Maybe I'm missing something. I am a member of several online lists, and I see more questions about RegRipper in the lists than I receive in my inbox, so maybe I'm missing the majority of the requests...I don't know. If there is an issue with the RegRipper documentation, I'd love to hear it so that we can address it.

Brett Shavers said...

I just went through the PDFs in the RegRipper zip files. Plenty of documentation. I did add them to the RR blog to make it even easier to access. And just in case there wasn't enough documentation on RegRipper, I used magic (Google...) and found quite a few things on the internet (videos, ppts, pdfs) on RegRipper. I added many of those to the RR blog under links.

I think Harlan is right. There may be some that run RegRipper and click 'go' without realizing documentation exists that describes the application. Most don't read manuals anyway, but I'd figure that if something isn't working as expected...read the documentation ;)

Anonymous said...

Completly off topic, however... What is the grand URL with this treasure of information? Where is RegRipper officialy hosted?

Brett Shavers said...

RegRipper is officially hosted on a Google Code site.

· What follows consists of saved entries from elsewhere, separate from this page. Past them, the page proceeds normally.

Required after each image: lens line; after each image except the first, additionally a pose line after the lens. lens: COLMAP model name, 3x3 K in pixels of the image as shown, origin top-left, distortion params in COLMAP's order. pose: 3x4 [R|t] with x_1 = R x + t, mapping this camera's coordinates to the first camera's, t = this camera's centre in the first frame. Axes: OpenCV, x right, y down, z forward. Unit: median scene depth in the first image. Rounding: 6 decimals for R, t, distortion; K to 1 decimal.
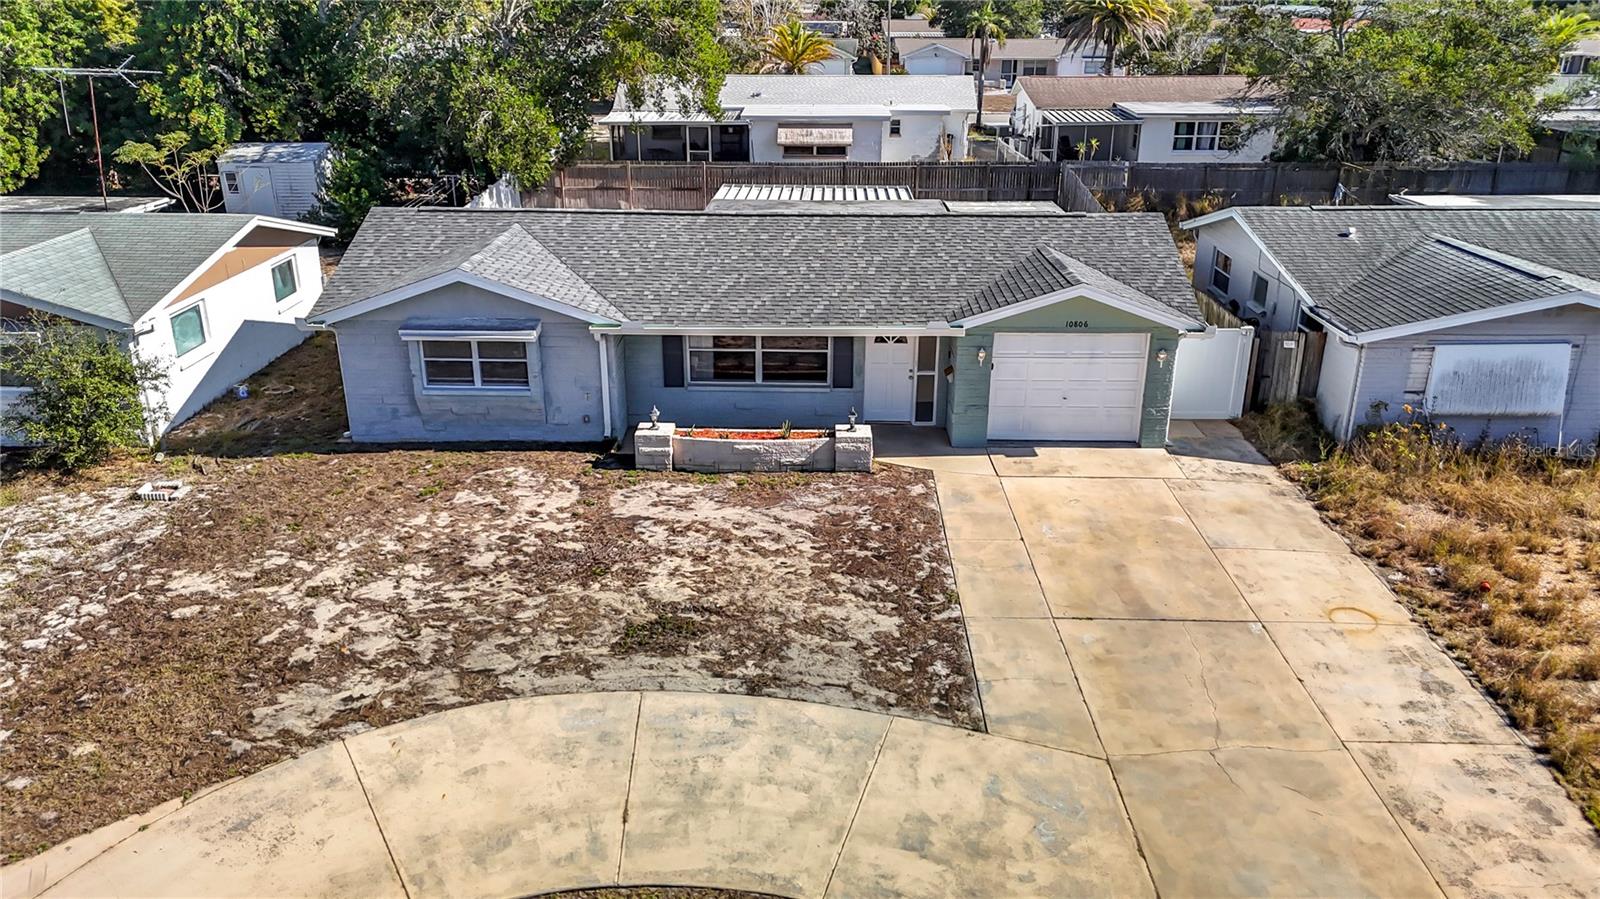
lens RADIAL K [[1145.5, 0, 800.0], [0, 1145.5, 449.5], [0, 0, 1]] dist [0.067865, -0.066208]
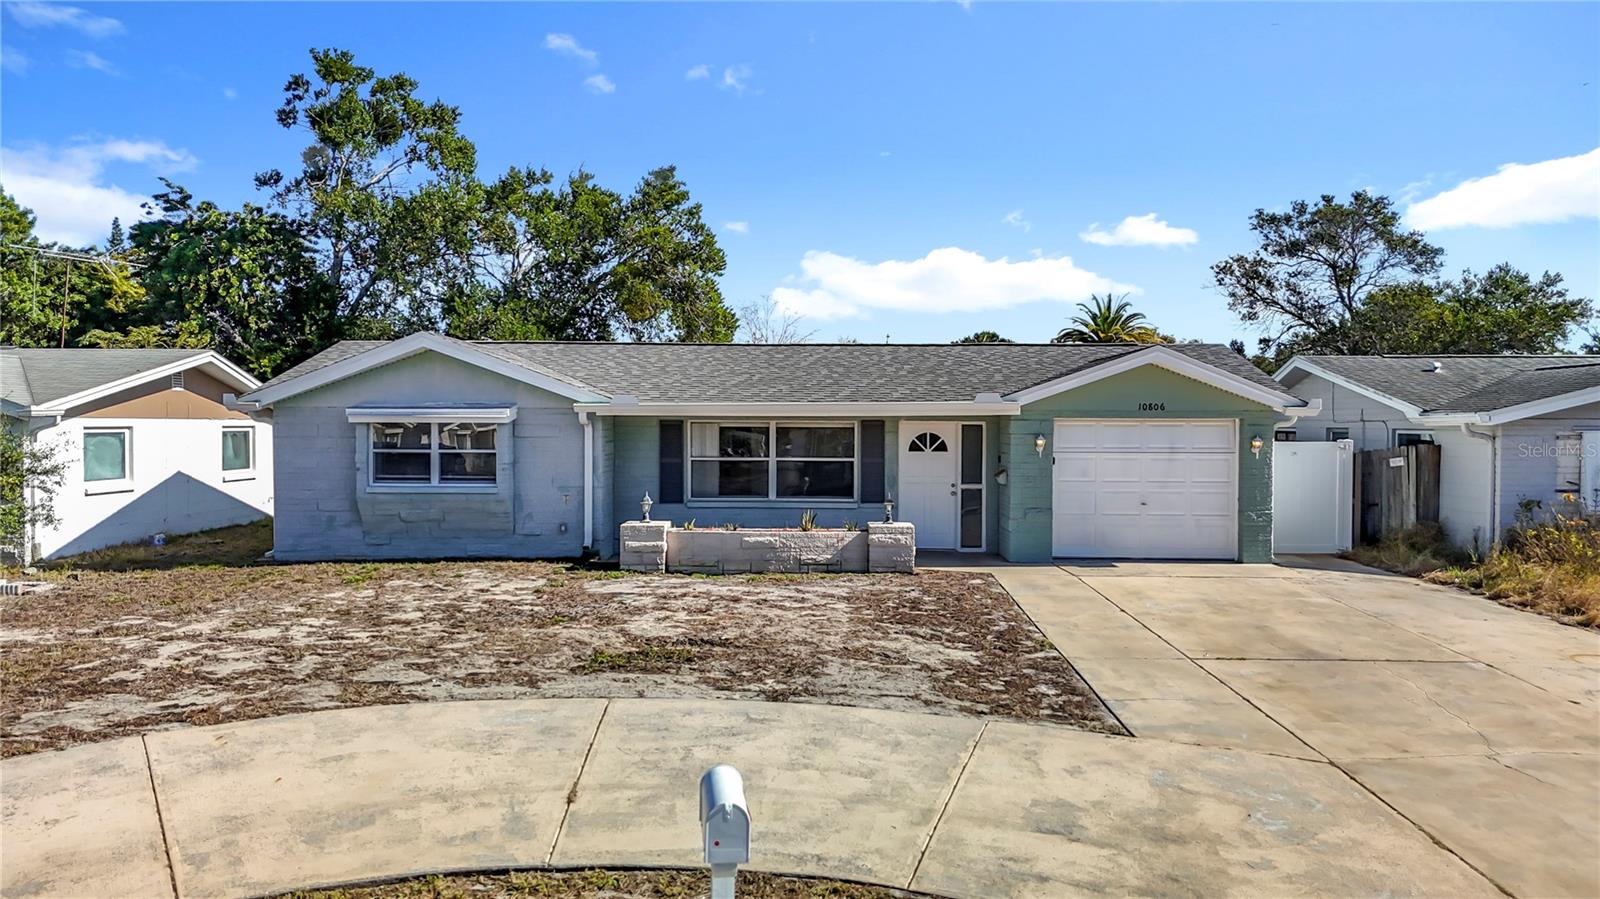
lens RADIAL K [[1145.5, 0, 800.0], [0, 1145.5, 449.5], [0, 0, 1]] dist [0.067865, -0.066208]
pose [[0.999998, -0.000942, 0.001988, -0.024656], [0.001557, 0.941521, -0.336952, 0.268554], [-0.001555, 0.336954, 0.941520, 0.280861]]
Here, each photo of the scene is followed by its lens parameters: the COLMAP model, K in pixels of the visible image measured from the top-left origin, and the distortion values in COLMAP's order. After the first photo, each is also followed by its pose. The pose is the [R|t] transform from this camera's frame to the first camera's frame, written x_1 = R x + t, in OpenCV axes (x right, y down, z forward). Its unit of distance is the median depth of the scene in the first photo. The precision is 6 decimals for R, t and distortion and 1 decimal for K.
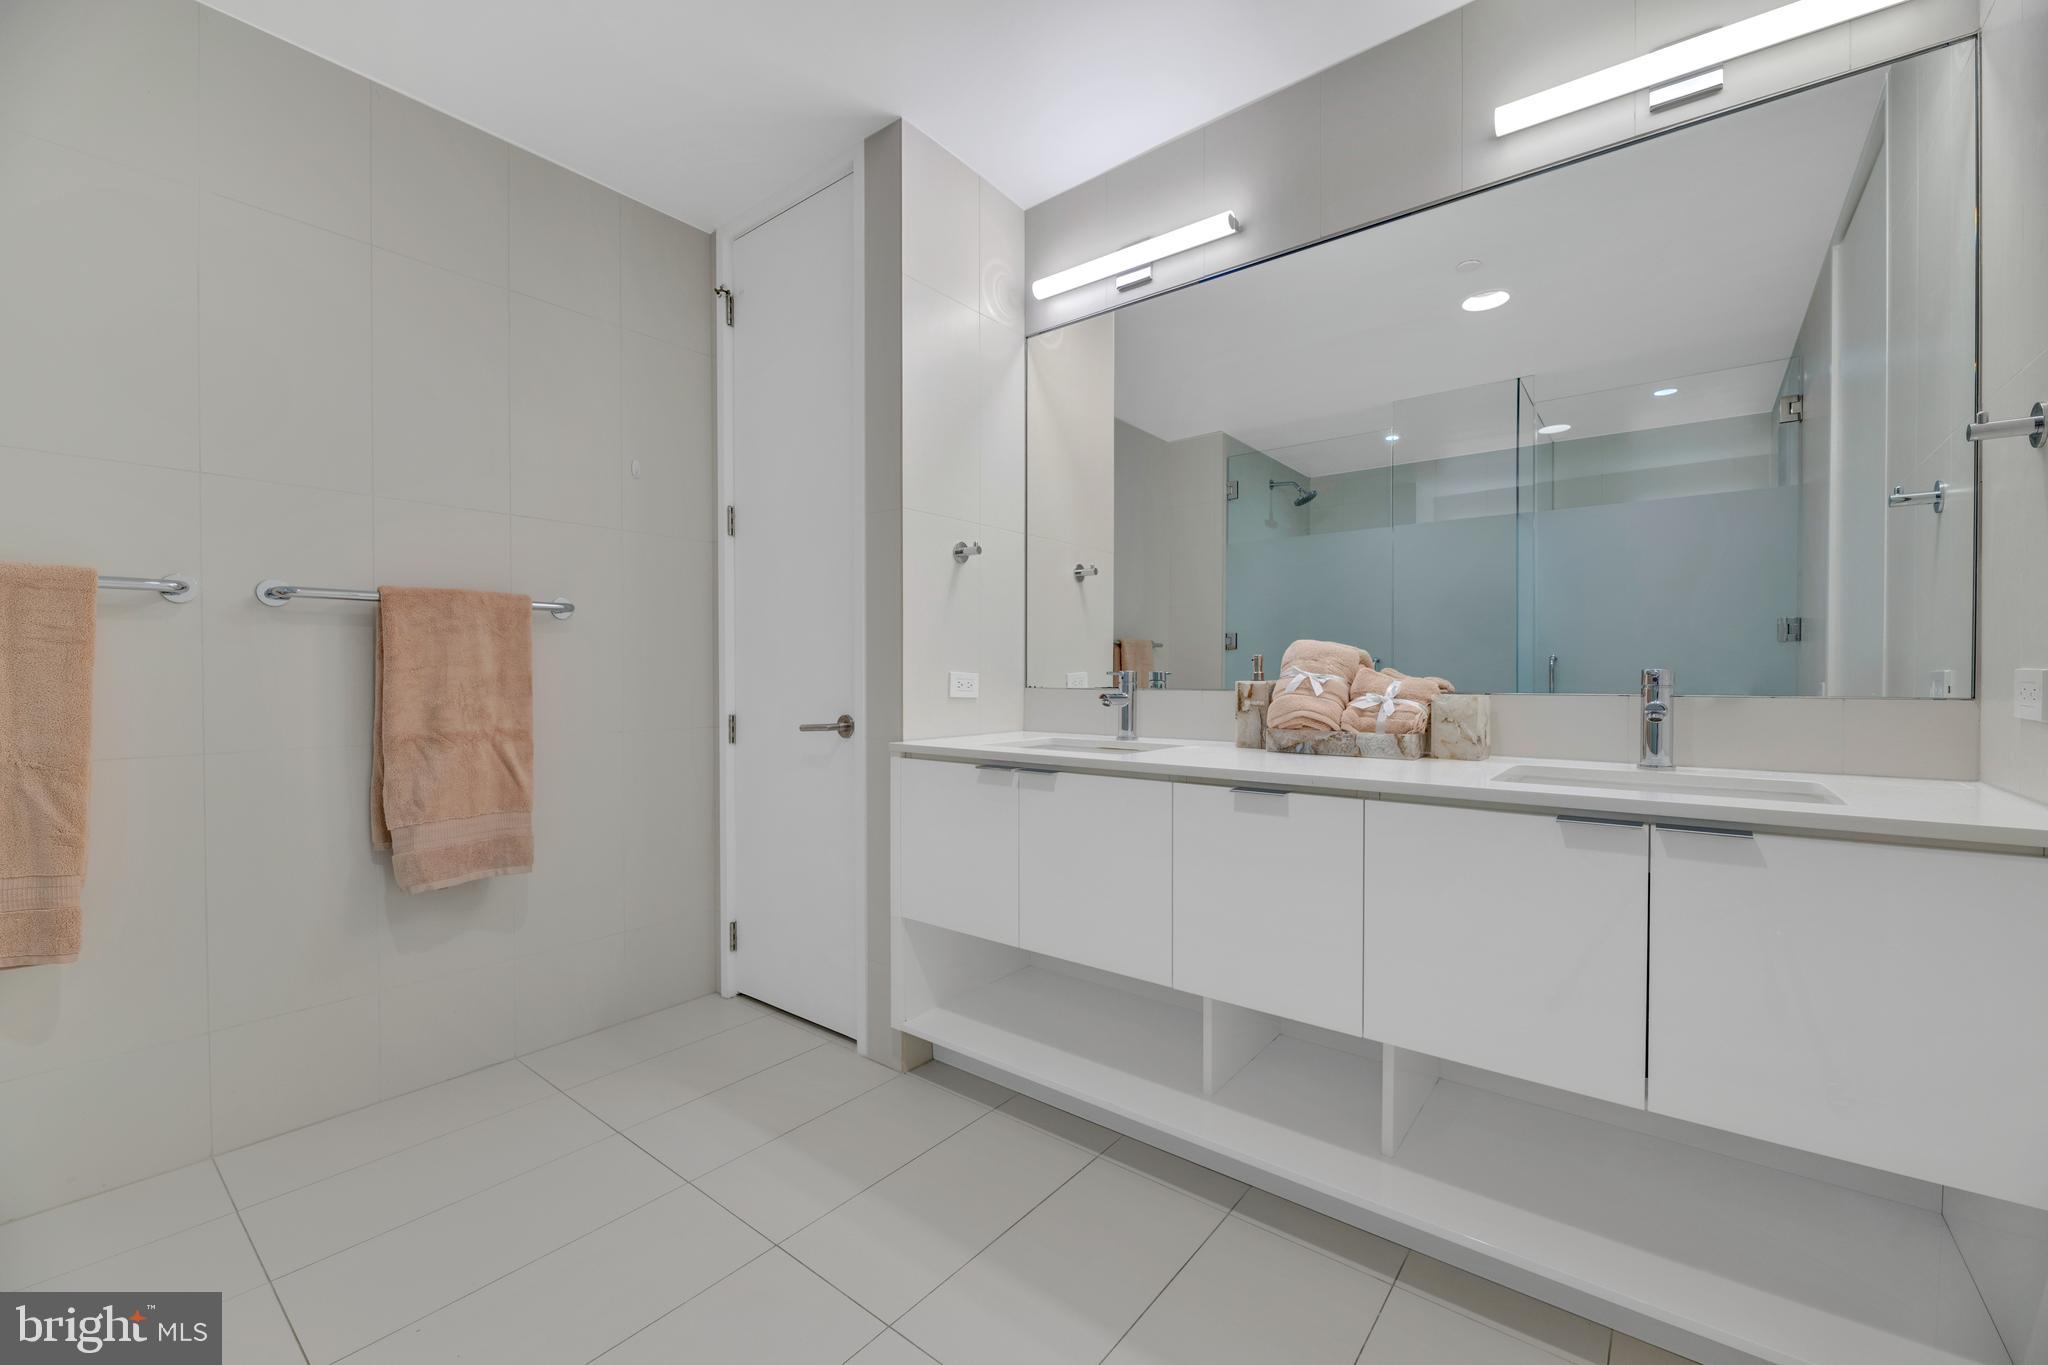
lens RADIAL K [[836.5, 0, 981.9], [0, 836.5, 682.8], [0, 0, 1]] dist [-0.000302, -0.013679]
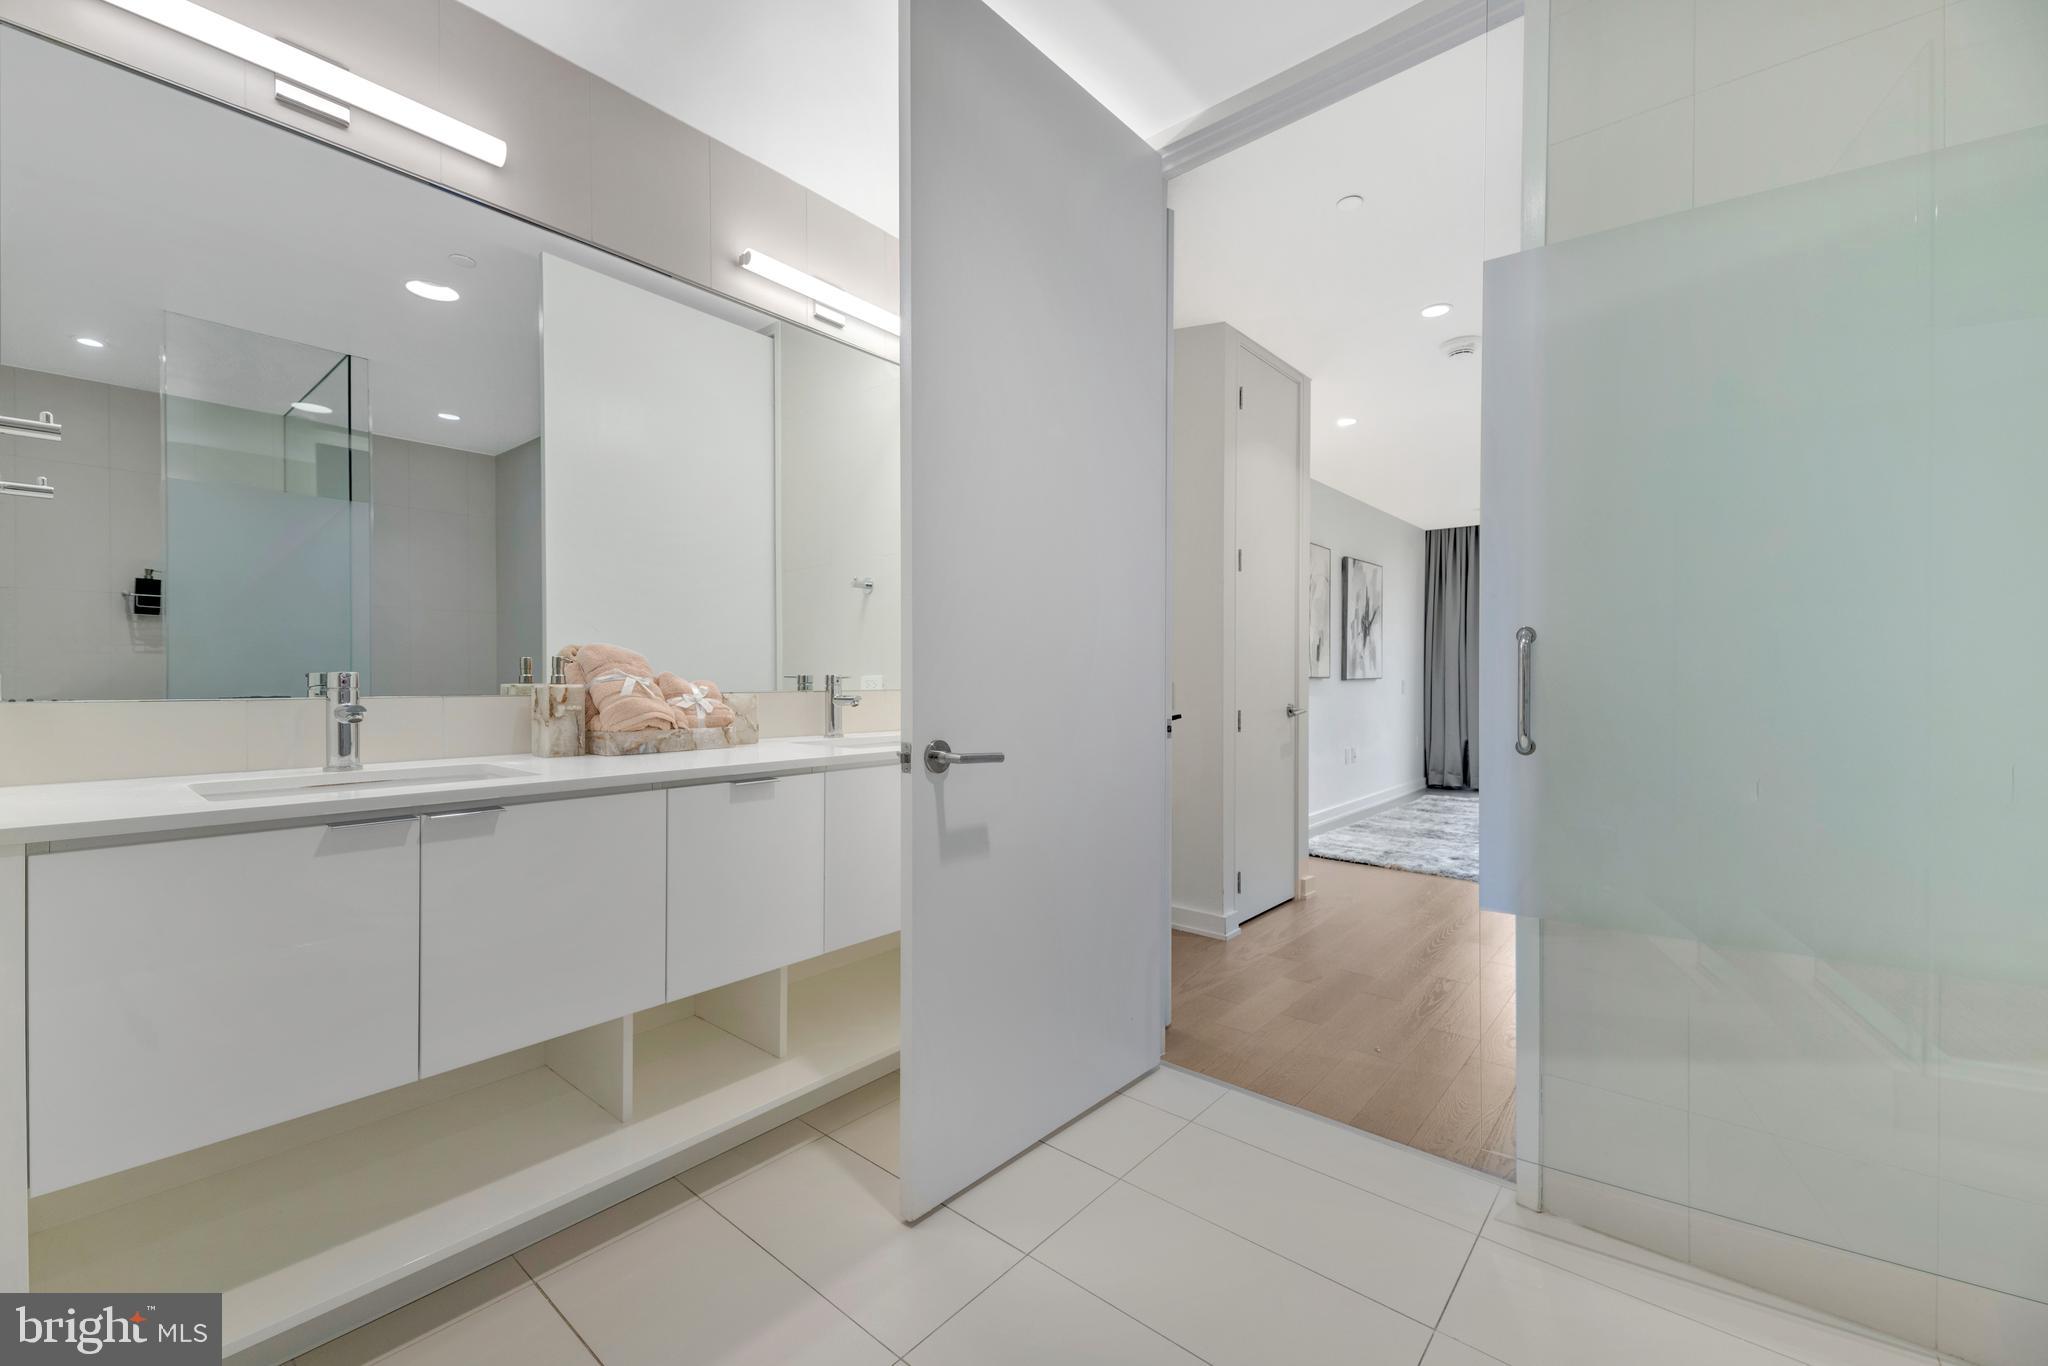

There is http://regripper.wordpress.com that has direct links to the Google Code sites (2 of them at this point).

Where ever RegRipper gets hosted for download, the links will be on http://regripper.wordpress.com in order to make it easy to find.

H. Carvey said...

Brett,

I can kind of see the point to Anonymous's post...anything more than one URL (like...well...two of them) leads to confusion. I've received emails in the past asking which "out of all of the URLs is the right one". When I asked which URLs they were referring to, they sent me the two.

So, I can totally see how things can be confusing if there is more than one link, even if we post to the Wordpress blog that you can use either one.